Shankar Balasubramanian

SB

Shankar Balasubramanian

University of Cambridge, UK

Sir Shankar Balasubramanian is the Herchel Smith Professor of Medicinal Chemistry at the University of Cambridge and senior group leader at Cancer Research UK’s Cambridge Institute. He works on the chemistry, structure and function of nucleic acids.

He is a co-inventor (with Sir David Klenerman) of the leading next generation DNA sequencing methodology, Solexa sequencing (now Illumina) that has made routine, accurate, low-cost sequencing of human genomes a reality and has revolutionised biology. He has invented chemistry to decode several modified (epigenetic) DNA bases and DNA secondary structures (G-quadruplexes) in the genome and has made seminal contributions towards the understanding of their dynamics and function. His work on small molecule recognition of nucleic acids has revealed molecular mechanisms that can be exploited to modulate the biology of cancer. His collective contributions span fundamental chemistry and its application to the biological and medical sciences.

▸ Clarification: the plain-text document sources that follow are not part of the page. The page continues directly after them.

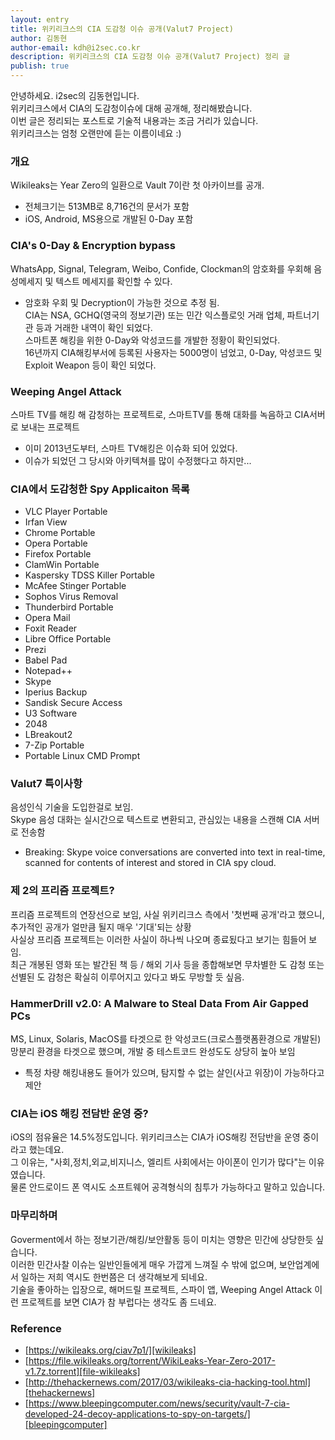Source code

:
 ```yaml
---
layout: entry
title: 위키리크스의 CIA 도감청 이슈 공개(Valut7 Project)
author: 김동현
author-email: kdh@i2sec.co.kr
description: 위키리크스의 CIA 도감청 이슈 공개(Valut7 Project) 정리 글
publish: true
---
```


안녕하세요. i2sec의 김동현입니다.<br>
위키리크스에서 CIA의 도감청이슈에 대해 공개해, 정리해봤습니다.<br>
이번 글은 정리되는 포스트로 기술적 내용과는 조금 거리가 있습니다.<br>
위키리크스는 엄청 오랜만에 듣는 이름이네요 :)<br>

### 개요
Wikileaks는 Year Zero의 일환으로 Vault 7이란 첫 아카이브를 공개.<br>
* 전체크기는 513MB로  8,716건의 문서가 포함<br>
* iOS, Android, MS용으로 개발된 0-Day 포함<br>

### CIA's 0-Day & Encryption bypass
WhatsApp, Signal, Telegram, Weibo, Confide, Clockman의 암호화를 우회해 음성메세지 및 텍스트 메세지를 확인할 수 있다.<br>
* 암호화 우회 및 Decryption이 가능한 것으로 추정 됨.<br>
CIA는 NSA, GCHQ(영국의 정보기관) 또는 민간 익스플로잇 거래 업체, 파트너기관 등과 거래한 내역이 확인 되었다.<br>
스마트폰 해킹을 위한 0-Day와 악성코드를 개발한 정황이 확인되었다.<br>
16년까지 CIA해킹부서에 등록된 사용자는 5000명이 넘었고, 0-Day, 악성코드 및 Exploit Weapon 등이 확인 되었다.<br>

### Weeping Angel Attack
스마트 TV를 해킹 해 감청하는 프로젝트로, 스마트TV를 통해 대화를 녹음하고 CIA서버로 보내는 프로젝트<br>
* 이미 2013년도부터, 스마트 TV해킹은 이슈화 되어 있었다.<br>
* 이슈가 되었던 그 당시와 아키텍쳐를 많이 수정했다고 하지만...<br>

### CIA에서 도감청한 Spy Applicaiton 목록
- VLC Player Portable
- Irfan View
- Chrome Portable
- Opera Portable
- Firefox Portable
- ClamWin Portable
- Kaspersky TDSS Killer Portable
- McAfee Stinger Portable
- Sophos Virus Removal
- Thunderbird Portable
- Opera Mail
- Foxit Reader
- Libre Office Portable
- Prezi
- Babel Pad
- Notepad++
- Skype
- Iperius Backup
- Sandisk Secure Access
- U3 Software
- 2048
- LBreakout2
- 7-Zip Portable
- Portable Linux CMD Prompt

### Valut7 특이사항
음성인식 기술을 도입한걸로 보임. <br>
Skype 음성 대화는 실시간으로 텍스트로 변환되고, 관심있는 내용을 스캔해 CIA 서버로 전송함<br>
* Breaking: Skype voice conversations are converted into text in real-time, scanned for contents of interest and stored in CIA spy cloud.<br>

### 제 2의 프리즘 프로젝트?
프리즘 프로젝트의 연장선으로 보임, 사실 위키리크스 측에서 '첫번째 공개'라고 했으니, 추가적인 공개가 얼만큼 될지 매우 '기대'되는 상황<br>
사실상 프리즘 프로젝트는 이러한 사실이 하나씩 나오며 종료됬다고 보기는 힘들어 보임.<br>
최근 개봉된 영화 또는 발간된 책 등 / 해외 기사 등을 종합해보면 무차별한 도 감청 또는 선별된 도 감청은 확실히 이루어지고 있다고 봐도 무방할 듯 싶음.
<br>
### HammerDrill v2.0: A Malware to Steal Data From Air Gapped PCs
MS, Linux, Solaris, MacOS를 타겟으로 한 악성코드(크로스플랫폼환경으로 개발된)<br>
망분리 환경을 타겟으로 했으며, 개발 중 테스트코드 완성도도 상당히 높아 보임<br>
* 특정 차량 해킹내용도 들어가 있으며, 탐지할 수 없는 살인(사고 위장)이 가능하다고 제안<br>

### CIA는 iOS 해킹 전담반 운영 중?
iOS의 점유율은 14.5%정도입니다. 위키리크스는 CIA가 iOS해킹 전담반을 운영 중이라고 했는데요.<br>
그 이유는, "사회,정치,외교,비지니스, 엘리트 사회에서는 아이폰이 인기가 많다"는 이유였습니다.<br>
물론 안드로이드 폰 역시도 소프트웨어 공격형식의 침투가 가능하다고 말하고 있습니다.<br>


### 마무리하며
Goverment에서 하는 정보기관/해킹/보안활동 등이 미치는 영향은 민간에 상당한듯 싶습니다.<br>
이러한 민간사찰 이슈는 일반인들에게 매우 가깝게 느껴질 수 밖에 없으며, 보안업계에서 일하는 저희 역시도 한번쯤은 더 생각해보게 되네요.<br>
기술을 좋아하는 입장으로, 해머드릴 프로젝트, 스파이 앱, Weeping Angel Attack 이런 프로젝트를 보면 CIA가 참 부럽다는 생각도 좀 드네요.<br>

### Reference
- [https://wikileaks.org/ciav7p1/][wikileaks]
- [https://file.wikileaks.org/torrent/WikiLeaks-Year-Zero-2017-v1.7z.torrent][file-wikileaks]
- [http://thehackernews.com/2017/03/wikileaks-cia-hacking-tool.html][thehackernews]
- [https://www.bleepingcomputer.com/news/security/vault-7-cia-developed-24-decoy-applications-to-spy-on-targets/][bleepingcomputer]

[wikileaks]: https://wikileaks.org/ciav7p1/
[file-wikileaks]: https://file.wikileaks.org/torrent/WikiLeaks-Year-Zero-2017-v1.7z.torrent
[thehackernews]: http://thehackernews.com/2017/03/wikileaks-cia-hacking-tool.html
[bleepingcomputer]: https://www.bleepingcomputer.com/news/security/vault-7-cia-developed-24-decoy-applications-to-spy-on-targets/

Sir Shankar was knighted in the Queen’s New Year’s Honours in 2017 for his services to science and medicine and awarded the Royal Society’s Royal Medal in 2018. In 2021, he was awarded the 2020 Millennium Technology Prize jointly with Sir David Klenerman and the 2022 Breakthrough Prize for Life Sciences jointly with Sir David Klenerman and Pascal Mayer for their work on sequencing technologies. In 2023, he was elected as an international member of the National Academy of Sciences.